3. Enable IAM Roles for Service Accounts (IRSA) in EKS by associating the role with the Fluentd service account:
   • Note your EKS cluster name and AWS region.
   • Run the following command to associate the IAM role with Fluentd:

     eksctl create iamserviceaccount \
       --name fluentd-sa \
       --namespace logging \
       --cluster <your-cluster-name> \
       --attach-policy-arn arn:aws:iam::<your-account-id>:policy/FluentdS3AccessPolicy \
       --approve \
       --region <your-region>

Step 2: Create an S3 Bucket (if not created yet)

1. Go to the Amazon S3 Console and create a bucket.
2. Choose your desired region and configure any required settings, such as enabling versioning or encryption.

Step 3: Create a ConfigMap for Fluentd Configuration

1. Create a ConfigMap YAML with Fluentd configurations, including Elasticsearch as the source and S3 as the output.

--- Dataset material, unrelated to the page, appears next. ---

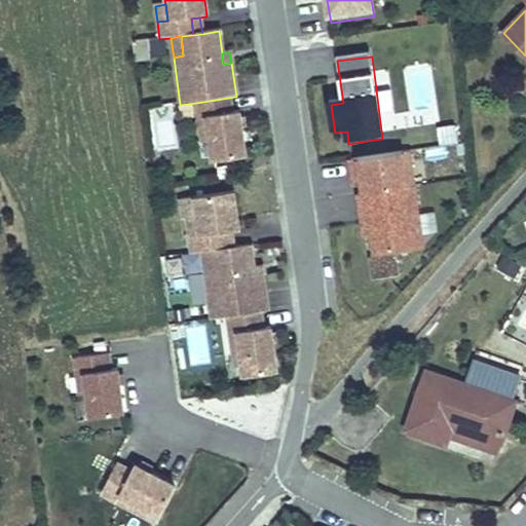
[(243,158),(236,112),(231,112),(229,98),(196,103),(198,119),(205,119),(209,143),(212,162),(243,158)]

2. Save the following YAML configuration as fluentd-configmap.yaml:

   apiVersion: v1
   kind: ConfigMap
   metadata:
     name: fluentd-config
     namespace: logging
   data:
     fluent.conf: |
       <source>
         @type elasticsearch
         host <elasticsearch-host>
         port <elasticsearch-port>
         index_name <elasticsearch-index-name>
         logstash_format true
         user <elasticsearch-username>
         password <elasticsearch-password>
       </source>
    
       <match **>
         @type s3
         aws_key_id <your-aws-access-key>
         aws_sec_key <your-aws-secret-key>
         s3_bucket <your-s3-bucket-name>
         s3_region <your-s3-region>
         path logs/k8s/
         buffer_path /var/log/fluent/s3
         time_slice_format %Y%m%d%H
         time_slice_wait 10m
         time_format %Y%m%dT%H%M%S%z
         compress gzip
         <format>
           @type json
         </format>
       </match>

   Replace the placeholders (<elasticsearch-host>, <elasticsearch-port>, etc.) with your Elasticsearch and S3 information.

3. Apply the ConfigMap to your cluster:

   kubectl apply -f fluentd-configmap.yaml

Step 4: Deploy the Fluentd DaemonSet

1. Create a DaemonSet YAML file named fluentd-daemonset.yaml with the following content:

   apiVersion: apps/v1
   kind: DaemonSet
   metadata:
     name: fluentd
     namespace: logging
   spec:
     selector:
       matchLabels:
         name: fluentd
     template:
       metadata:
         labels:
           name: fluentd
       spec:
         serviceAccountName: fluentd-sa  # Ensure it matches the IAM role in Step 1
         containers:
         - name: fluentd
           image: fluent/fluentd-kubernetes-daemonset
           env:
             - name: AWS_REGION
               value: "<your-s3-region>"
           resources:
             limits:
               memory: 500Mi
               cpu: 500m
           volumeMounts:
             - name: config-volume
               mountPath: /fluentd/etc
         volumes:
           - name: config-volume
             configMap:
               name: fluentd-config

2. Apply the DaemonSet configuration:

   kubectl apply -f fluentd-daemonset.yaml

Step 5: Verify the Deployment

1. Check the status of Fluentd pods:

   kubectl get pods -n logging -l name=fluentd

2. Verify that logs are being forwarded to your S3 bucket:

   • Check your S3 bucket to ensure logs are being stored according to the path and structure you defined.

With this setup, Fluentd will run as a DaemonSet on each node, pulling logs from Elasticsearch and sending them to S3 for long-term storage.